Voters in Greece have sent not one but three far-right nationalist parties into the parliament. This has happened for the first time since the restoration of democracy nearly 50 years ago. The parties garnered 12.8 per cent votes between them and have bagged a total of 300 seats in parliament.
Chief amongst them are the Spartans — whose logo is an ancient warrior’s helmet — a party so little known that local journalists did not even know where their offices were.
The general election they contested on Sunday was their first. The party appeared in opinion polls just two weeks before the vote.
However, the man who backs the party is widely known in Greece. Ilias Kasidiaris is the former spokesman of the neo-Nazi party Golden Dawn. The party was labelled a criminal organisation by the courts and banned from contesting elections.
Kasidiaris is currently serving a 13-year prison sentence along with other Golden Dawn members for crimes including murder of an anti-fascist rapper.
Hellenes, the party he founded after leaving Golden Dawn, had also been blocked from standing in the polls.
In spite of his criminal record, Kasidiaris’ endorsement led to Spartans picking up 140,000 votes and bag 12 seats.
The party leader Vasilis Stigas thanked Kasidiaris after Sunday’s vote, calling him “the fuel that gave us the push to get this result.”
Other than the Spartans, the more established pro-Russia party Greek Solution obtained 230,000 votes which were enough to elect 12 lawmakers. The party is led by former telesales marketer Kyriakos Velopoulos.

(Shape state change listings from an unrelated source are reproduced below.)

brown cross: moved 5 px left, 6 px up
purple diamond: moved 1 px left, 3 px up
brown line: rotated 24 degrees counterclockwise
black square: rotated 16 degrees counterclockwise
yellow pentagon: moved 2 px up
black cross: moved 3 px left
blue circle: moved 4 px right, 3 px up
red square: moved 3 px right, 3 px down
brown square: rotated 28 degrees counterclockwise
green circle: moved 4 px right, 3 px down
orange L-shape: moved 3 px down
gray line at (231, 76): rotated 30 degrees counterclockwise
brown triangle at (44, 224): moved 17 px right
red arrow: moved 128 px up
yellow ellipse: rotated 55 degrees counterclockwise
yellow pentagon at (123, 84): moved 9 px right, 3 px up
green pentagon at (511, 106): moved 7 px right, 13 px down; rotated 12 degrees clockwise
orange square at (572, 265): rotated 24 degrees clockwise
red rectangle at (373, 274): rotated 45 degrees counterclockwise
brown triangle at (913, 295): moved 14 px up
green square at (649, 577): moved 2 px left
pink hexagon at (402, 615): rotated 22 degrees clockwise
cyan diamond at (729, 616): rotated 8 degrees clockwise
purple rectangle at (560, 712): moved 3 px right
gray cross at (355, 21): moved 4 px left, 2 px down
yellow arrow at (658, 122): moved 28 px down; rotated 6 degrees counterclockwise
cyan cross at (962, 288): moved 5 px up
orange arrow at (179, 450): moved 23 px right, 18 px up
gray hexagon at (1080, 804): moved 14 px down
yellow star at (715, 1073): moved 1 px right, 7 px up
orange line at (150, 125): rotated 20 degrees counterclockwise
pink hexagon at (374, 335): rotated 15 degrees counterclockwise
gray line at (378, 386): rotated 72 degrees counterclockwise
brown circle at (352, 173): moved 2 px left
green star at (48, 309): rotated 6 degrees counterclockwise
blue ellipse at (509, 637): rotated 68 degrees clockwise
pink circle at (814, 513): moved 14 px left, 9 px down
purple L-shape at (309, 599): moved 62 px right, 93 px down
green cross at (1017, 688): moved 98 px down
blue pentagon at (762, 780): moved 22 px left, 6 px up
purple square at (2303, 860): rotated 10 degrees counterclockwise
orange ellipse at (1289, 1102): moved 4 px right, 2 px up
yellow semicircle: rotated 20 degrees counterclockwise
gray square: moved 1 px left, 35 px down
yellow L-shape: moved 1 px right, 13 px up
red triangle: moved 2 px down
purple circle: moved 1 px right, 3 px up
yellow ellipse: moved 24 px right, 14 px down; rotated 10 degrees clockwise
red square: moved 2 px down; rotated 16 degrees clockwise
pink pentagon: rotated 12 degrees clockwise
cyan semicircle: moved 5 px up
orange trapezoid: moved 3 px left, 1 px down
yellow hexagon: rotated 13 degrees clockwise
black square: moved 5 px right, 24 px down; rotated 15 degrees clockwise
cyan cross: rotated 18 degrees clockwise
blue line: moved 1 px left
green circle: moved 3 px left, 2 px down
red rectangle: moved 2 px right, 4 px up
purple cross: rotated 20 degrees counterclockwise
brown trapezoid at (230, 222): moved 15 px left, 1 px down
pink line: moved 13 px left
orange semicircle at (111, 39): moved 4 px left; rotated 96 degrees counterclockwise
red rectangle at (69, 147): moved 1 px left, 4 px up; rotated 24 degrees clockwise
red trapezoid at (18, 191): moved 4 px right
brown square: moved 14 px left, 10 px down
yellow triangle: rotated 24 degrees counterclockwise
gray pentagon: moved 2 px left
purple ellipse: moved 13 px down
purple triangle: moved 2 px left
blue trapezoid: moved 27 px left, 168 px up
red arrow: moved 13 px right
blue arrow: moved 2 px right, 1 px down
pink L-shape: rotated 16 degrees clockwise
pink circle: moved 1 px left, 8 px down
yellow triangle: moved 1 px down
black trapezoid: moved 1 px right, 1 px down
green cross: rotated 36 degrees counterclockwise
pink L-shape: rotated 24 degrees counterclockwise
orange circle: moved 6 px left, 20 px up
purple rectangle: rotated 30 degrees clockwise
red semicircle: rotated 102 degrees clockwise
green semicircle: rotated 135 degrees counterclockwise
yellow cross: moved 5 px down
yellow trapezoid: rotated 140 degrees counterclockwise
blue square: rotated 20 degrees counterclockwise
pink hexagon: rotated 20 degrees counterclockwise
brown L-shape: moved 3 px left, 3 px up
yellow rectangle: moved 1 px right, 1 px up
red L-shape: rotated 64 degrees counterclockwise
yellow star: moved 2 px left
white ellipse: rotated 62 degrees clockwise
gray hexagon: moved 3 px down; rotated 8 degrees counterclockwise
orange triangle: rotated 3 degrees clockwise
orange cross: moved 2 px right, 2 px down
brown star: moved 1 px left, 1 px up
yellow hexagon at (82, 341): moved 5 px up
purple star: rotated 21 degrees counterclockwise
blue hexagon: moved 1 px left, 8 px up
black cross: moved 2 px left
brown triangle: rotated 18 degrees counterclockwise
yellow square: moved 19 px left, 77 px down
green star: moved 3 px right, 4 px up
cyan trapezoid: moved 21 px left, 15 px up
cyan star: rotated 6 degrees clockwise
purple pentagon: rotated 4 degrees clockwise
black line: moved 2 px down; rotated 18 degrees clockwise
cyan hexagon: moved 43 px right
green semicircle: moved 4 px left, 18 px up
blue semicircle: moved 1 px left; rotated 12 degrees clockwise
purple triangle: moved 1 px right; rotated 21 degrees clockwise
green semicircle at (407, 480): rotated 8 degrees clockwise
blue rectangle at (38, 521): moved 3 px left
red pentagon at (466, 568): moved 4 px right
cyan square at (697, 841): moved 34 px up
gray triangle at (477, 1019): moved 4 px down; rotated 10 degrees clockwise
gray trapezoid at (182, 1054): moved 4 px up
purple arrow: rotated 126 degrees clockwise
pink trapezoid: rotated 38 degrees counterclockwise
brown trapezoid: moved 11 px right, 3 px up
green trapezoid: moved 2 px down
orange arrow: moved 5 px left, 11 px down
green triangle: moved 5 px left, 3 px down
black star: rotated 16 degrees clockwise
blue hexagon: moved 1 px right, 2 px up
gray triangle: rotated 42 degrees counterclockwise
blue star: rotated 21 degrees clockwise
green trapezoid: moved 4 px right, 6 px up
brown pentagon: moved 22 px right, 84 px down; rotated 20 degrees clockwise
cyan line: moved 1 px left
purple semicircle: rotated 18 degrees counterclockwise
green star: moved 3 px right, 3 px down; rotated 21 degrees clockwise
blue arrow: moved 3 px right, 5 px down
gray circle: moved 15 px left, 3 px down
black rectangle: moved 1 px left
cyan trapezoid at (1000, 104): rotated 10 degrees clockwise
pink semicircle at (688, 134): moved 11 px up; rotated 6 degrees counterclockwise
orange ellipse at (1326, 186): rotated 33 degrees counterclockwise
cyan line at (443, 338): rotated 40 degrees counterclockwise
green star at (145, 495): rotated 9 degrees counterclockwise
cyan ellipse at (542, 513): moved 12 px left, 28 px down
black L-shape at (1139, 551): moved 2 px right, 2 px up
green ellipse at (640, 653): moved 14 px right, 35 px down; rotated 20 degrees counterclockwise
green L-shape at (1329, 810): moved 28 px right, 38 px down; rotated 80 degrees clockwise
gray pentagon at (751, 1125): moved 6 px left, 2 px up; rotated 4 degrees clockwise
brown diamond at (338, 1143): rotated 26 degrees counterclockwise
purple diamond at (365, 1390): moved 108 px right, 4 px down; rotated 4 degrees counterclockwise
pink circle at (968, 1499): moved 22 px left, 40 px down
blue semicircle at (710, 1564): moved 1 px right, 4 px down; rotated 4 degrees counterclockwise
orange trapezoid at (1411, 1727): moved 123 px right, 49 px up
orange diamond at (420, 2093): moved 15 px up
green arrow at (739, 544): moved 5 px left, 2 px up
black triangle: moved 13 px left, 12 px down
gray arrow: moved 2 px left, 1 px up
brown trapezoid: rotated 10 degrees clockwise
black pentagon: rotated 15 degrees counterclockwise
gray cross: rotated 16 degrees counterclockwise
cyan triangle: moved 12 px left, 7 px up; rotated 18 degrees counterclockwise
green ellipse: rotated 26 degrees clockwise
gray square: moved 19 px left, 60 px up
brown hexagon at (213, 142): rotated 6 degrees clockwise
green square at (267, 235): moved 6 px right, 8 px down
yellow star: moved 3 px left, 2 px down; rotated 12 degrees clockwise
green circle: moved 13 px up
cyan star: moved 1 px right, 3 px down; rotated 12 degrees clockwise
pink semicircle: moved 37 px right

Velopoulos, whose party first appeared in the 2019 European parliamentary election, used to peddle beeswax as a treatment for hair loss on his television show, as well as letters allegedly written by Jesus Christ.
Other than these two parties, the anti-abortion Victory party bagged 10 seats. It is led by a theologian who is fond of reciting psalms during his speeches.
Its manifesto included a plan to require immigrants to undergo monthly health, working status and penal record checks. Anyone who failed to comply would be expelled from Greece.
“Although I was afraid of the far right’s rise, I did not expect us to be facing the most far-right parliament in recent Greek history and one of the worst in Europe,” wrote Aristides Chatzis, a law professor at the University of Athens, in Kathimerini daily.
Support appears to be strongest in northern Greece, a traditional stronghold of the right.
Far-right parties took more than 20 percent of the vote in six electoral districts in the northern Macedonia region.